According to the European Monitoring Centre for Drugs and Drug Addiction, as of 2012, lifetime prevalence for cannabis use for adults aged 15-64 is only 14.9%. That means that only 14.9% of those surveyed had ever tried weed over the course of their entire life. Denmark comes in around 35%. Turns out Pusher Street is pushing that number higher. You can check your favorite European country’s weed numbers here. Compare that to the United States where some studies show that over 50% of those surveyed had tried weed sometime during their illustrious lives. The Substance Abuse and Mental Health Services Administration put that number at 51.9% in 2013 for young adults. That same EMCDDA study put the Swedish number for young adults at 22.2% in 2012. Math is hard, but that’s about twice as much.

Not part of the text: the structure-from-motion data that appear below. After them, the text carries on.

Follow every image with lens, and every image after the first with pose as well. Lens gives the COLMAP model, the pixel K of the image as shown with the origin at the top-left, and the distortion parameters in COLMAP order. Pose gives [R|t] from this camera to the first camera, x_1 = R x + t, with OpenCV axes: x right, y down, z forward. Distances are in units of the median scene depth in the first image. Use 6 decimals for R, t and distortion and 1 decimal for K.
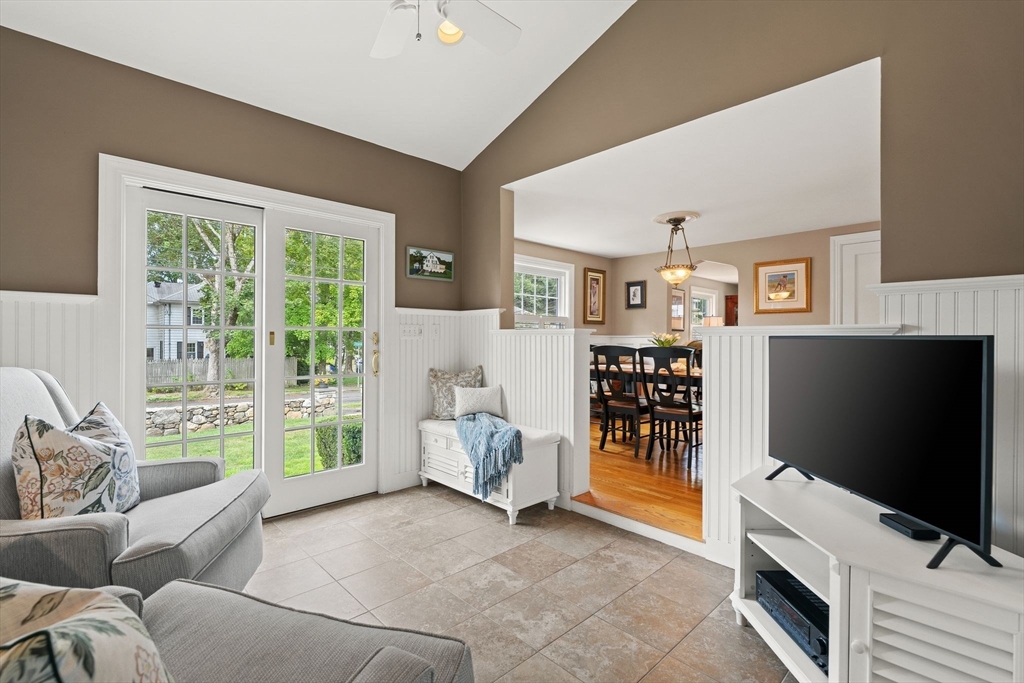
lens RADIAL K [[469.3, 0, 516.1], [0, 469.3, 339.3], [0, 0, 1]] dist [-0.002465, -0.000100]
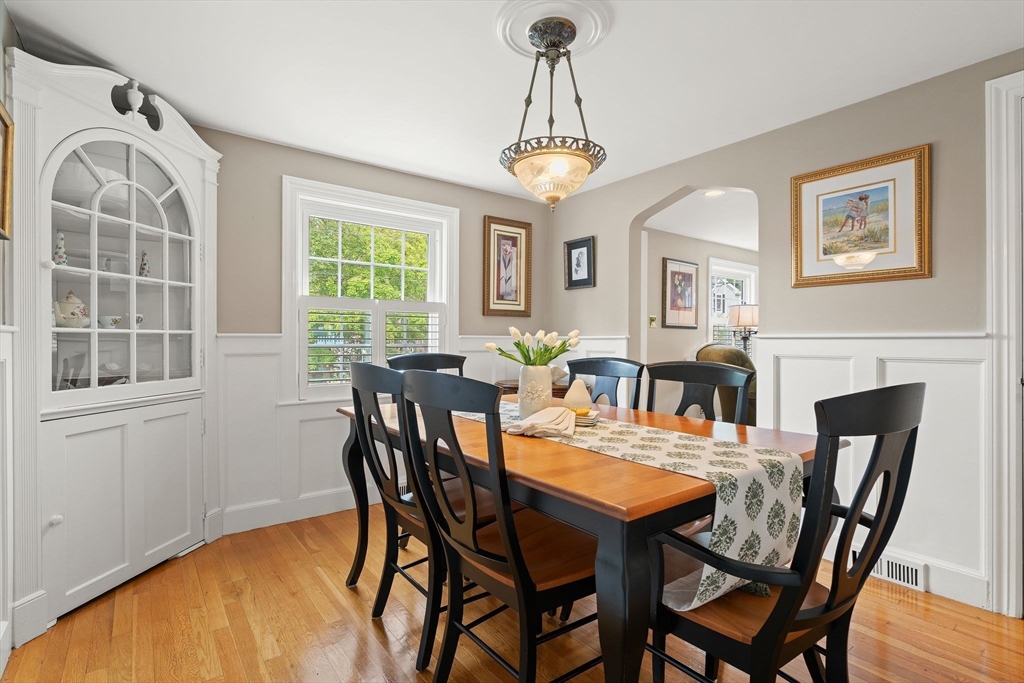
lens RADIAL K [[491.6, 0, 511.2], [0, 491.6, 337.5], [0, 0, 1]] dist [-0.004421, -0.000052]
pose [[0.993653, -0.004973, -0.112379, 0.242724], [0.004409, 0.999976, -0.005269, -0.003420], [0.112403, 0.004740, 0.993651, 0.414961]]
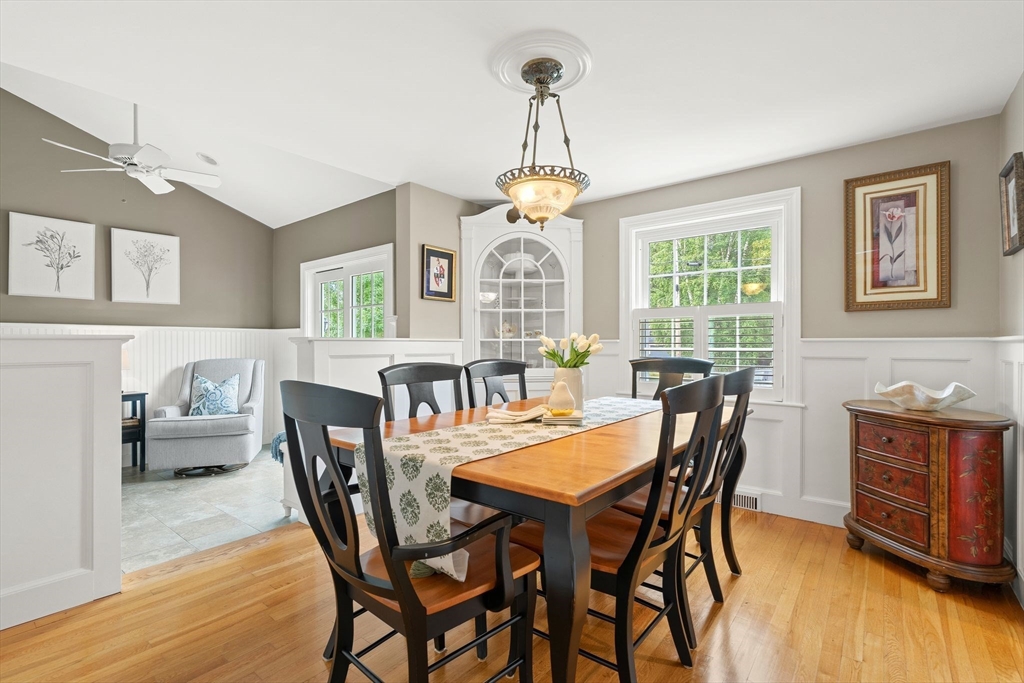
lens RADIAL K [[469.3, 0, 508.1], [0, 469.3, 345.4], [0, 0, 1]] dist [-0.002465, -0.000100]
pose [[0.120535, -0.002706, -0.992705, 0.531737], [0.002547, 0.999994, -0.002417, -0.002081], [0.992706, -0.002237, 0.120541, 0.637134]]
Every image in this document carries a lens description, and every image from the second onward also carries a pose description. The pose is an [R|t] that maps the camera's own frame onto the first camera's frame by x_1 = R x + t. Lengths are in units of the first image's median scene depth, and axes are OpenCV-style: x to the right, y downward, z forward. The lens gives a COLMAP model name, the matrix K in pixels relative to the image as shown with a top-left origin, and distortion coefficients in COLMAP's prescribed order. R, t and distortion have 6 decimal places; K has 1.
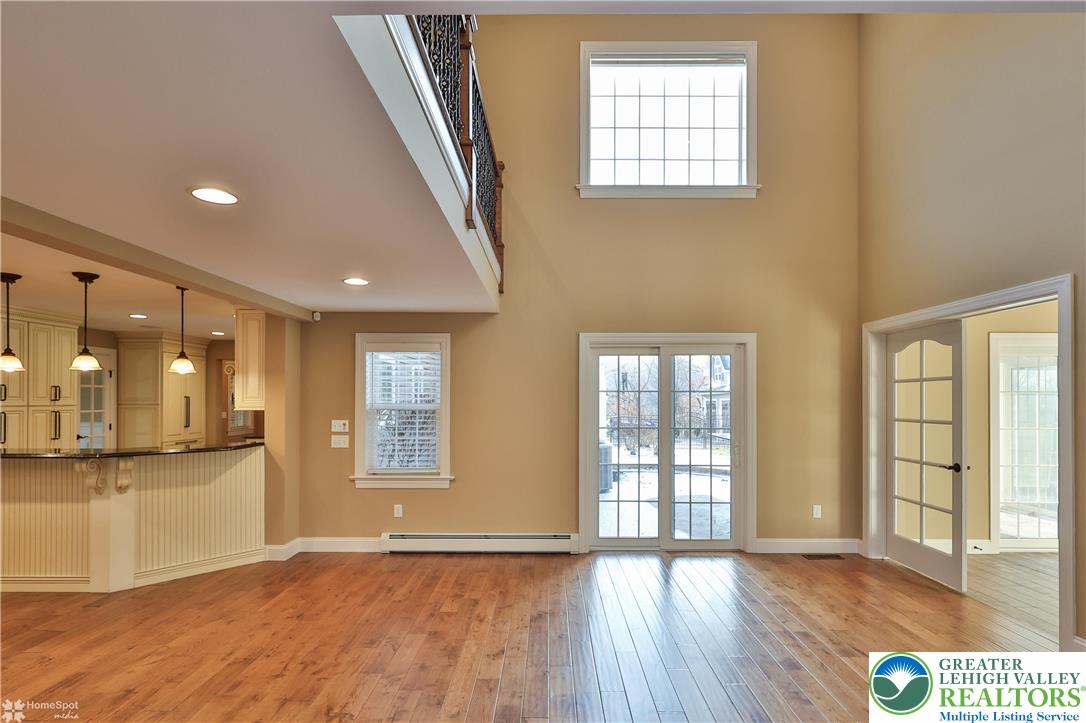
lens RADIAL K [[541.0, 0, 536.1], [0, 541.0, 406.7], [0, 0, 1]] dist [0.002170, 0.001410]
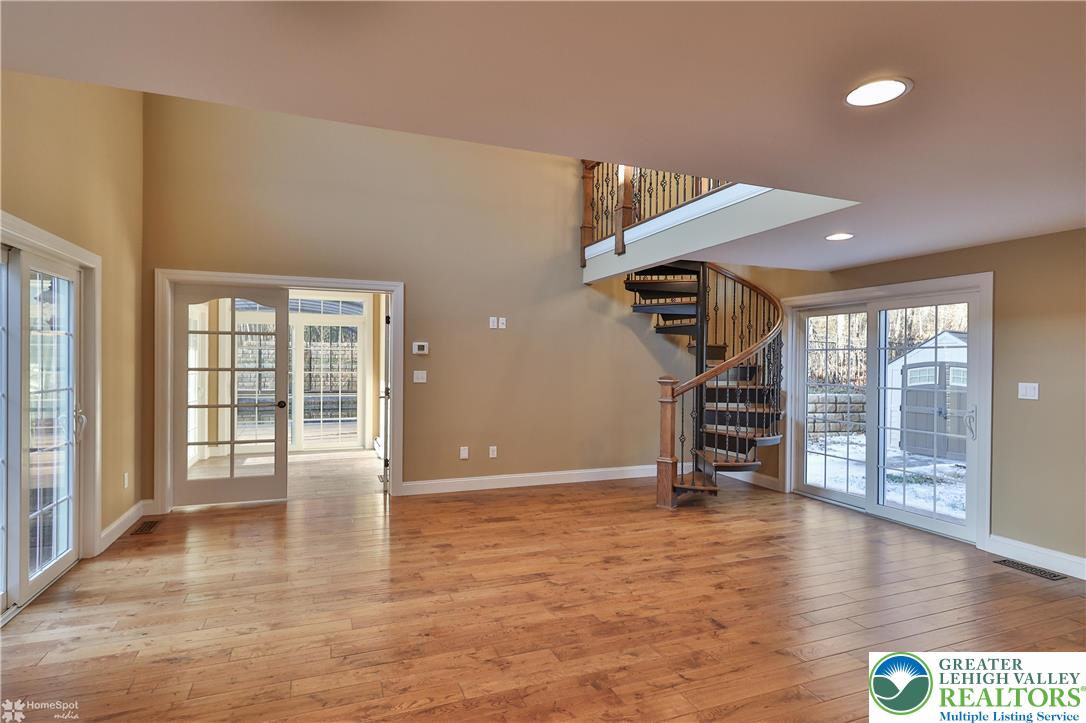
lens RADIAL K [[541.0, 0, 540.2], [0, 541.0, 359.2], [0, 0, 1]] dist [0.002170, 0.001410]
pose [[-0.368976, -0.009361, 0.929392, -0.533655], [-0.011144, 0.999922, 0.005647, -0.007692], [-0.929372, -0.008274, -0.369052, 0.760589]]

Drug use is separated into three different categories: minor, ordinary, and serious. Seems easy enough. What that means in time served kind of depends. Generally speaking, a minor offense means you’ll probably just pay a fine, although you could spend up to six months of time in jail. If you bump up your offense to the ordinary one, you cold be facing up to three years in prison. A serious offense will result in a prison term of between two and ten years. Or, if you’re an immigrant, I suppose just deportation.
But how do you move up the ladder of offenses? It mostly has to do with the amount. A minor offense for weed will mean about 50 grams of cannabis (that’s about 1.7 ounces). Ordinary is about 51 grams to two kilos. Serious is more than two kilos. The EMCDDA and, strangely enough, the Parliament of Canada, has a wonderful overview of Sweden’s drug policy.
While plenty of countries (and American states) are changing their attitudes towards marijuana use, Sweden, well, doesn’t. There’s not even much of a discussion about potential legalization. Drugs are bad. Marijuana is a drug. Marijuana is bad. Drugs are illegal. Marijuana is a drug. Marijuana is illegal. It really is that simple for a lot of Swedes. Every now and again someone will pop up and write a piece in the newspaper calling for a change. Every now and again a professor will make a statement pointing out that yes, marijuana is not all that great for you, but neither is alcohol, maybe we should reconsider the drug policy. And then those articles will get lost in the internet somewhere and folks will go back to buying weed illegally or just leaving the country and heading down to Pusher Street in Copenhagen. Just maybe not at the rate that Vanin thinks.
Welcome to Sweden. And marijuana policy.